The 38 year-old, who holds the WBA ‘super’, WBC and WBO titles at welterweight, along with the WBC and WBA ‘super’ belts at 154lbs, is almost certain to take a step back from the super welterweight division which would leave old foe Canelo Alvarez high-powered to take over the reins.

Alvarez, 24, fights James Kirkland in a non-title bout this weekend, although victory would cement his place at the top of the WBC ratings and mean the Mexican would be firmly in line to regain his old belt the very next fight. American Jermell Charlo is the number two-ranked fighter, and with both he and Alvarez having strong ties to Golden Boy, any clash for the vacant title should be relatively easy to make.

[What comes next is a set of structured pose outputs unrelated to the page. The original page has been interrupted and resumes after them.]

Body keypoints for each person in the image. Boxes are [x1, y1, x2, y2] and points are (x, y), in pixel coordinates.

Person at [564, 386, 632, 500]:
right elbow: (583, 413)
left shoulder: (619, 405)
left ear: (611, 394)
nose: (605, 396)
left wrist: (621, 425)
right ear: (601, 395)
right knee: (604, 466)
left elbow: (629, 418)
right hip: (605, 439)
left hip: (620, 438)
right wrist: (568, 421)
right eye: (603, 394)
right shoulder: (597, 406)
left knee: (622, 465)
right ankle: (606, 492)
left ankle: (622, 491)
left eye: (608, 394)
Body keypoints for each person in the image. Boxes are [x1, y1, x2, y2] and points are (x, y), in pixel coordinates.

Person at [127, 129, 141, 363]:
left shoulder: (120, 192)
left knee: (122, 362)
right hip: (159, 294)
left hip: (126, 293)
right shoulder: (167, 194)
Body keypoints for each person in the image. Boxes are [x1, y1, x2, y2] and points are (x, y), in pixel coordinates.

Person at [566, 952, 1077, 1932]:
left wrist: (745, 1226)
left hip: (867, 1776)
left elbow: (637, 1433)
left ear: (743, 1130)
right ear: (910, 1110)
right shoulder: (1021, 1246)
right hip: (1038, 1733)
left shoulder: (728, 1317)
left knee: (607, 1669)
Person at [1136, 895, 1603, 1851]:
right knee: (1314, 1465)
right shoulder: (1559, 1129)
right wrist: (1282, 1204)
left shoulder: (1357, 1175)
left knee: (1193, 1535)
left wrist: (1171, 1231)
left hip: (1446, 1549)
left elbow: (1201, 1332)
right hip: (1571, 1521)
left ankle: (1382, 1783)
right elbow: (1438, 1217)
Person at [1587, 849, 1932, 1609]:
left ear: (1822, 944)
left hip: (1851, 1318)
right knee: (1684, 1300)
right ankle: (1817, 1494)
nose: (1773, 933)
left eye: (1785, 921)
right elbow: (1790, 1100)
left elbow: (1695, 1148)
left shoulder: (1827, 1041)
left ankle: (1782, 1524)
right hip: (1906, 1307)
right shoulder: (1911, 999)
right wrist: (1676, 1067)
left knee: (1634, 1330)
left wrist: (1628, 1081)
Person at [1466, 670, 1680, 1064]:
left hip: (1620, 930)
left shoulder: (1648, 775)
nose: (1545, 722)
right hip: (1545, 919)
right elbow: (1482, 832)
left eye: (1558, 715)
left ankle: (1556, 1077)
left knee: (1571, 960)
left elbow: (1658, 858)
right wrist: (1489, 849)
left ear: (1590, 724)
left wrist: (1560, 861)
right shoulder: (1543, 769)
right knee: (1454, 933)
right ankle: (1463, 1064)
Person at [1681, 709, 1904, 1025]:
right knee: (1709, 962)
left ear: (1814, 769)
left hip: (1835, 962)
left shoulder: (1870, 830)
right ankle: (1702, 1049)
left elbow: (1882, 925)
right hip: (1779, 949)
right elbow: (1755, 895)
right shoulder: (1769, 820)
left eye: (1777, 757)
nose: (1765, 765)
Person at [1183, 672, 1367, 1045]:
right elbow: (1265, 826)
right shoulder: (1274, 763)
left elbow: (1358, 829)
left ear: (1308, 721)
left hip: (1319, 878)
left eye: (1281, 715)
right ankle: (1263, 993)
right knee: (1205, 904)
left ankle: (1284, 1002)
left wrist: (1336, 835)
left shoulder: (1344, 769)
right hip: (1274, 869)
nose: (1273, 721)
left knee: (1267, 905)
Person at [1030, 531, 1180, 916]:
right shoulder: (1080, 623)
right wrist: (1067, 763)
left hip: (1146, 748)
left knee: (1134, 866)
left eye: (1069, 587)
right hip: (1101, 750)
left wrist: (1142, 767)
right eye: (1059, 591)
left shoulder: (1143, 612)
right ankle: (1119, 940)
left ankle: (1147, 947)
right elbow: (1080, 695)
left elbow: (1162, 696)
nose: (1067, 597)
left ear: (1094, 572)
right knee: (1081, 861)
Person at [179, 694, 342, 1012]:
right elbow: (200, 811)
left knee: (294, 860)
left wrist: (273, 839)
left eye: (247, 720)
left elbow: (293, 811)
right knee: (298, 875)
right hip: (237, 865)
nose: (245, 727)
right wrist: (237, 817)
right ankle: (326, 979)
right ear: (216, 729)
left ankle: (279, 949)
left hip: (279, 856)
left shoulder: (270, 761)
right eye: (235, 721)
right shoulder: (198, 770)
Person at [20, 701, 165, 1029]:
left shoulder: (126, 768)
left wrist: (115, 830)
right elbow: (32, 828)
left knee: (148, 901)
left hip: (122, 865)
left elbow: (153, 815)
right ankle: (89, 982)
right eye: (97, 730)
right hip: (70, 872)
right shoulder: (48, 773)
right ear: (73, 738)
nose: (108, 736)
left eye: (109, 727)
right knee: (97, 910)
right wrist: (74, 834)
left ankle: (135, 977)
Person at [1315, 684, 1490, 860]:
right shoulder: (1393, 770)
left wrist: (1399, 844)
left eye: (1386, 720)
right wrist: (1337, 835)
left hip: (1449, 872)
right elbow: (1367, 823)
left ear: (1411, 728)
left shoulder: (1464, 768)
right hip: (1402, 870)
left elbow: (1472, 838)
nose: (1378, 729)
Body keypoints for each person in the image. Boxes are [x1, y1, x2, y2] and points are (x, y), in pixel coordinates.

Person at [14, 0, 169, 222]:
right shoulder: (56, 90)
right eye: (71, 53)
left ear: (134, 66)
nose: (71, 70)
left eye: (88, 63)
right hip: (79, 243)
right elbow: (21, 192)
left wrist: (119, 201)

On the WBA side, not much would change as current ‘regular’ title holder Erislandy Lara is not in a position to be bumped up to ‘super’ status but would then be recognised as the only ruler in the 154lb weight class with the body.

Should Mayweather decide to relieve himself of all the championships as previously stated, the welterweight division would be in a slightly more complicated predicament.

Amir Khan would be thrust into title contention as mandatory with the World Boxing Council and Canadian Antonin Decarie the likely opponent should he accept the challenge.

With the WBO, Timothy Bradley and Brandon Rios would be left to negotiate a vacant title clash providing Juan Manuel Marquez shows no interest as the number three contender.

And that only leaves the World Boxing Association at 147.

Provided Khan goes the predicted WBC route, Andre Berto and Marcos Maidana would be the first two boxers contacted to enter talks about fighting for the mandatory spot leaving Keith Thurman as the only welterweight WBA champion once the dust finally settles.